But the problems didn't compare to the dire predictions that spurred years of preparations and an estimated $500 billion spent worldwide to avoid the worst.
"The reason we're in the position we're in is because we spent that money. Had we not spent this money, we would be facing worldwide calamity," said Matt Hotle, vice president of the technology consulting firm Gartner Group.
And experts warned there remained a potential for damage.
In Asia, Africa, Eastern Europe and other parts of the world considered most at risk for Y2K meltdowns, officials reported nothing out of the ordinary.
Russian nuclear weapons sites and the country's 29 nuclear reactors, which rely on clumsy Soviet-era technology, suffered no problems. Aging atomic power plants ran without a hitch in Ukraine, which in 1986 suffered the world's worst nuclear disaster with a meltdown in Chernobyl.
ATM machines in Dublin delivered Irish pounds without trouble. "I was kinda hoping the Irish machines would go nuts and cough up the money like a slot machine," said Ray Barnaby from New Haven, Conn.
A Y2K glitch in Japan caused vending machines for prepaid train cards to stop working briefly in 13 stations. Phones, electricity and ATMs worked fine in Croatia, though the free phone line to answer Y2K questions was disconnected. Tamil separatists in Sri Lanka posted a notice on their Web site saying they were Y2K compliant.
As the countdown ticked off before the midnight hour, many countries shut down vital systems to be safe.

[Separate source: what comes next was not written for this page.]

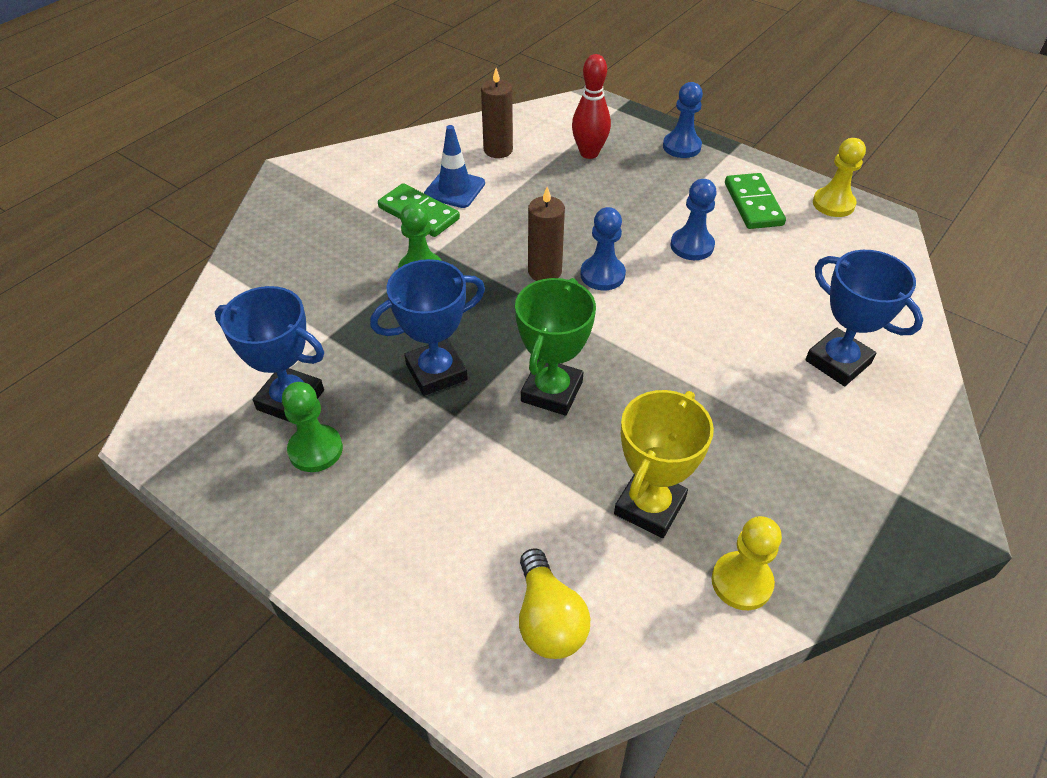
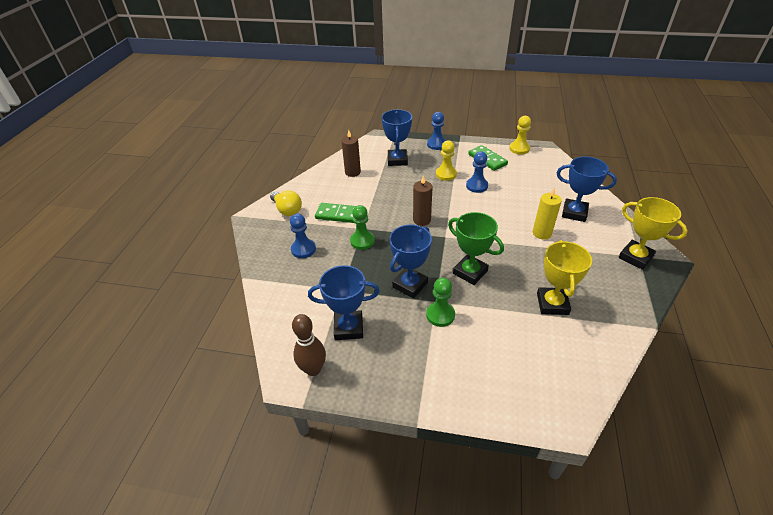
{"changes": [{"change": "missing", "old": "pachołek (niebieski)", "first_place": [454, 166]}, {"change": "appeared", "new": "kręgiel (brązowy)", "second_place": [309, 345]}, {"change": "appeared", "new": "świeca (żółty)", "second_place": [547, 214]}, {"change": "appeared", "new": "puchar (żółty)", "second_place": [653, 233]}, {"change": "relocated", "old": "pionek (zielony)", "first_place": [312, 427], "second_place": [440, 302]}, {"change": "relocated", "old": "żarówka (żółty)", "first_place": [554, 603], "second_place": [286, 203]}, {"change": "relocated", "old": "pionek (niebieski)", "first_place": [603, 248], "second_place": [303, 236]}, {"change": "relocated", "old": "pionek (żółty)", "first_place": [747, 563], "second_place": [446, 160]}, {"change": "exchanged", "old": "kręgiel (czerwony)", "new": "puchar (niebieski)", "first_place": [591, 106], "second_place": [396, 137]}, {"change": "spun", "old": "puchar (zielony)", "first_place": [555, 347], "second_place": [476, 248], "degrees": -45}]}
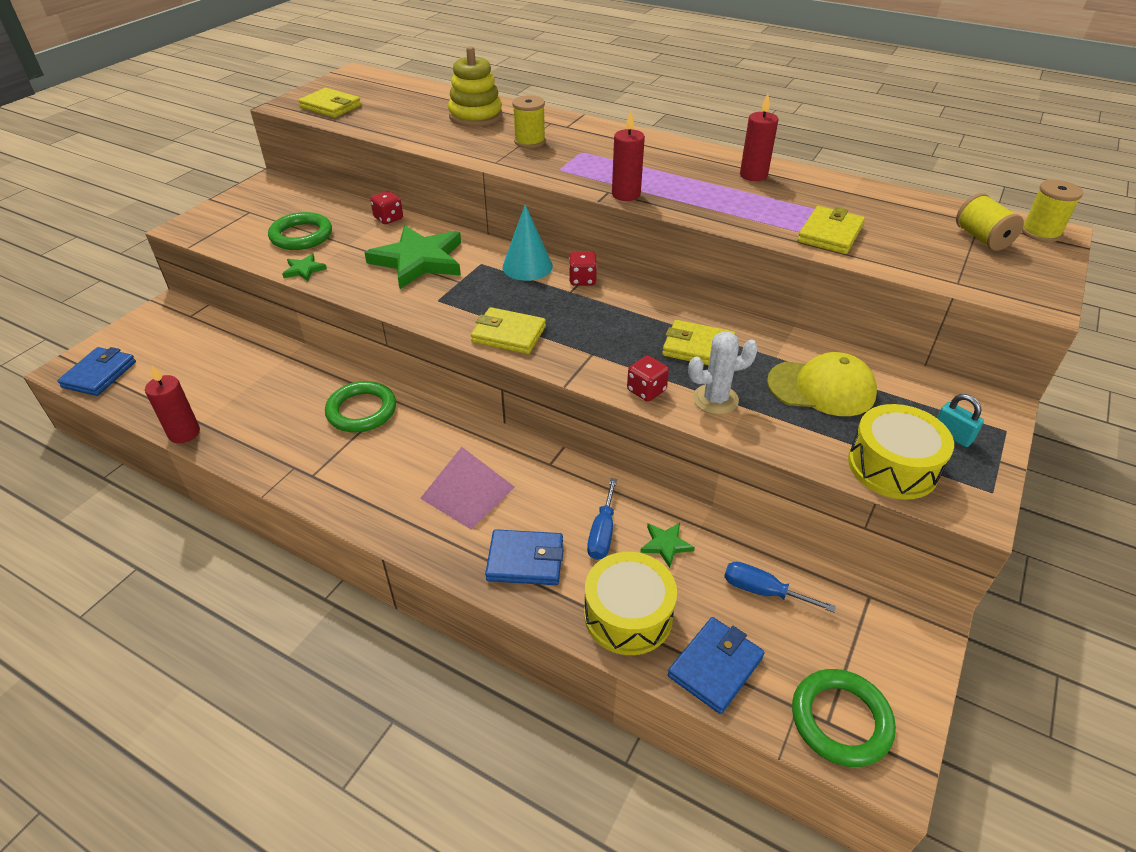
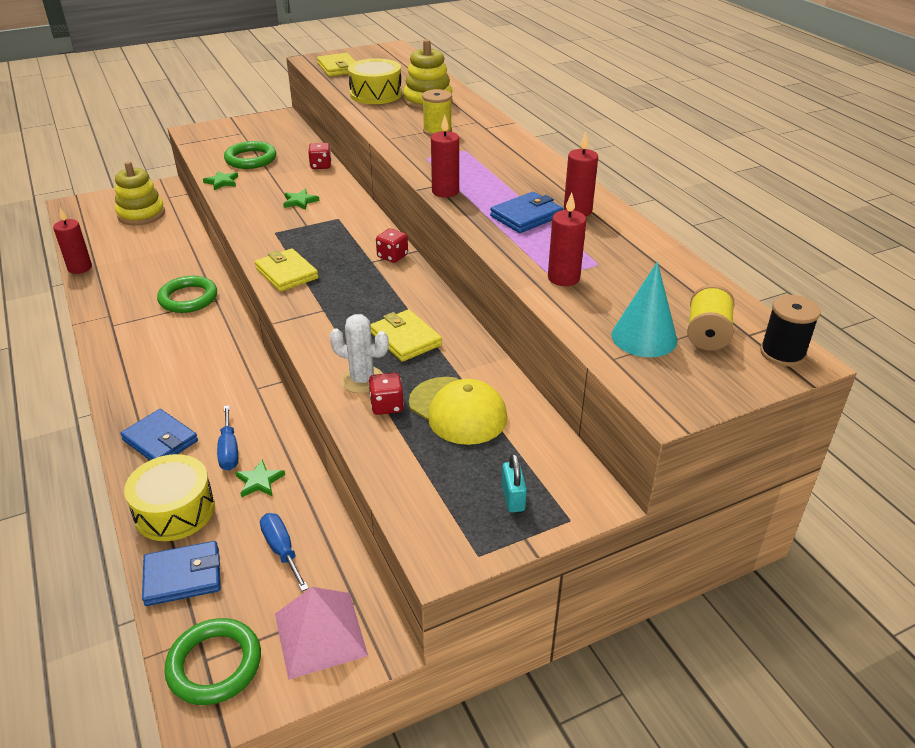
{"changes": [{"change": "appeared", "new": "zabawka nakładanka (żółty)", "second_place": [140, 193]}, {"change": "relocated", "old": "portfel (niebieski)", "first_place": [96, 371], "second_place": [526, 212]}, {"change": "relocated", "old": "piramida (różowy)", "first_place": [467, 488], "second_place": [321, 633]}, {"change": "relocated", "old": "stożek (turkusowy)", "first_place": [528, 243], "second_place": [644, 309]}, {"change": "relocated", "old": "kostka do gry (czerwony)", "first_place": [648, 379], "second_place": [386, 394]}, {"change": "relocated", "old": "bęben (żółty)", "first_place": [901, 452], "second_place": [375, 81]}, {"change": "exchanged", "old": "portfel (żółty)", "new": "świeca (czerwony)", "first_place": [831, 230], "second_place": [567, 239]}, {"change": "colour", "old": "szpulka (żółty)", "new": "szpulka (czarny)", "first_place": [1052, 211], "second_place": [790, 331]}, {"change": "spun", "old": "śrubokręt (niebieski)", "first_place": [602, 519], "second_place": [227, 438], "degrees": -60}, {"change": "size", "old": "gwiazda (zielony)", "first_place": [412, 257], "second_place": [301, 199], "factor": 0.43}]}
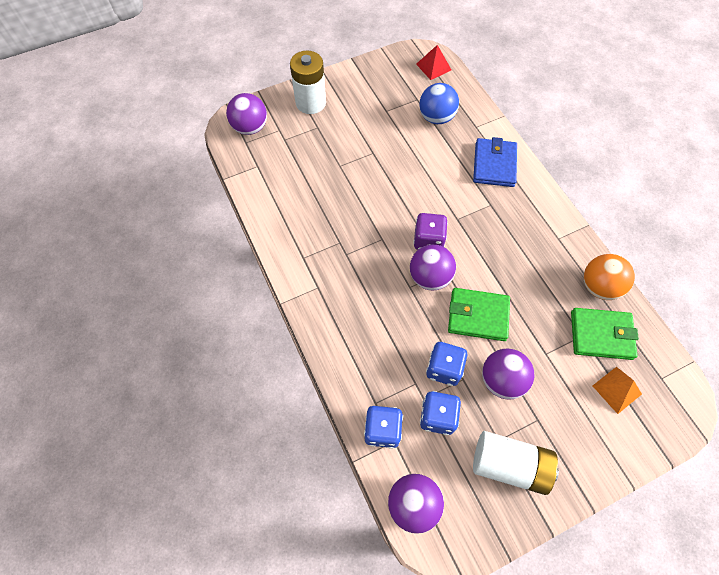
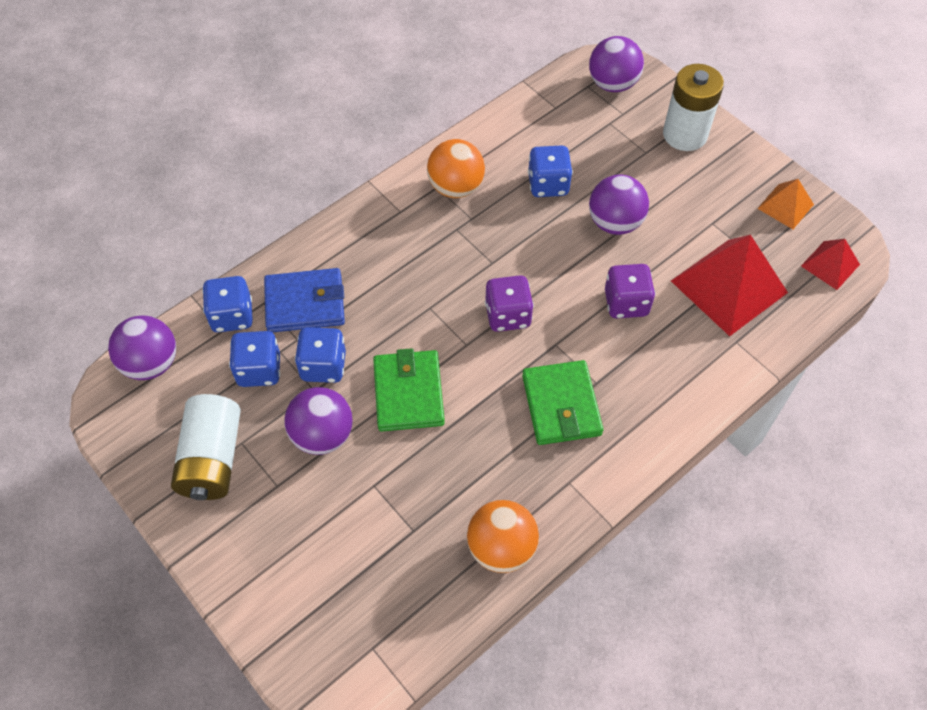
{"changes": [{"change": "appeared", "new": "piłka (pomarańczowy)", "second_place": [456, 168]}, {"change": "appeared", "new": "kostka do gry (niebieski)", "second_place": [550, 171]}, {"change": "appeared", "new": "kostka do gry (fioletowy)", "second_place": [630, 291]}, {"change": "relocated", "old": "piłka (fioletowy)", "first_place": [433, 267], "second_place": [619, 205]}, {"change": "relocated", "old": "portfel (niebieski)", "first_place": [495, 162], "second_place": [304, 300]}, {"change": "relocated", "old": "portfel (zielony)", "first_place": [605, 334], "second_place": [562, 402]}, {"change": "relocated", "old": "piramida (pomarańczowy)", "first_place": [617, 390], "second_place": [785, 204]}, {"change": "exchanged", "old": "piłka (niebieski)", "new": "piramida (czerwony)", "first_place": [439, 103], "second_place": [729, 285]}]}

Airports in several countries canceled flights. Subways in Cairo and Istanbul were closed. Large ships were banned from the Bosporus strait. ATMs in Beijing were shut. Indonesia cut oil production.
Some of the world's best-known pieces of machinery survived the turnover completely unaffected by the Y2K computer glitch — since they don't use computers.
Old-fashioned clockworks let Big Ben chime in the new year in London, while the Panama Canal let ships through its mechanically operated locks.
"It was all nonsense," said Jerome Robbins, a mechanic in Kingston, Jamaica, who took his family to see the fireworks over the city's harbor. "People just making a fuss about nothing, nothing at all."